The intended location for the bridge runs from Talladega County Road 26 in Fayetteville to Shelby County Road 28 in Columbiana. While Talladega has supported the project for decades, Shelby County has remained uncertain about several feasibility issues pertaining to this location, which is at the site of the former McGowan-Perkins Ferry. According to previous statements from Shelby County Commission Chairman Lindsey Allison, County Road 28 is simply not compatible for the kind of heavy traffic and trucks the bridge would create.
“We’ve always said we didn’t mind if you built the bridge, but we do not have a funding source in order for (County Road 28) to be made safe,” Allison said last month.
Atkinson, who was unable to access the exact road the new location would cross, said he and others with the county are working to pinpoint costs, how much drive time would be saved and other factors involved in the relocation.
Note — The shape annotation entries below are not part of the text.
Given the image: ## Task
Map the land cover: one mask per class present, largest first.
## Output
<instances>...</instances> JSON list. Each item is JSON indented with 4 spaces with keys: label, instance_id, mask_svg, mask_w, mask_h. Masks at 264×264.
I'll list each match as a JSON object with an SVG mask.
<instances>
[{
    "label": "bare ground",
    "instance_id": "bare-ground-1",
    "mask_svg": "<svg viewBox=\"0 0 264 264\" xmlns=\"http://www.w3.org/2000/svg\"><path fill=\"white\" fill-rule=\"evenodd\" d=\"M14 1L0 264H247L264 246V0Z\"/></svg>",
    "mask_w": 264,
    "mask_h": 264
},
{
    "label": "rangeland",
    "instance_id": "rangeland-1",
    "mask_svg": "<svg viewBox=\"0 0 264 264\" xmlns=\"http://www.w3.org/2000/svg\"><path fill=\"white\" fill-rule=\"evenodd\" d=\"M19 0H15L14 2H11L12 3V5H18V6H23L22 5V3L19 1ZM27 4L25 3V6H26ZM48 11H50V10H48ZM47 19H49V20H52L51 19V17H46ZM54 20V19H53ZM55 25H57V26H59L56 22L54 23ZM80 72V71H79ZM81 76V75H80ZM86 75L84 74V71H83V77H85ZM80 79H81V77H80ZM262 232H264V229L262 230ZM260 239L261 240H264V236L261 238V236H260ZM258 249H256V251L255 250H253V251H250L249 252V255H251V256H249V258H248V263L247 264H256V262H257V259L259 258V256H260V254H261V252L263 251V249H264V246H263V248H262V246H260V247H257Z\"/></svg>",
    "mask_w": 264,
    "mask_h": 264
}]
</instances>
“Once we get the maps and other information together, I want to put it out there and let everybody see it and give us feedback,” Atkinson said. “Up until now, our efforts have been focused on the old location. If there is not support from the Shelby County side for us to move it, we really can’t do it. There has got to be an agreement on both sides.”
One potential problem with moving the bridge is that Talladega County’s earmarked funds for the project specify the previous location. The special-use tax “bridge account” was passed by state legislature in 2000 and now holds $4.8 million.
“It would require an act of legislature, because the funds specifically state that location, but anything is possible as long as we get everybody on the same page,” Atkinson said.
He said they will make information collected on the bridge’s new location publicly available once it is prepared and hope to hold public meetings for community feedback.
“We want to get enough facts together for people to make an informed decision and tell us if this is a wise use of taxpayer money, which I believe it is,” Atkinson said.
The commission is in favor of the bridge because it would provide quicker access to a number of major roadways and also allow more opportunities for business and industry growth.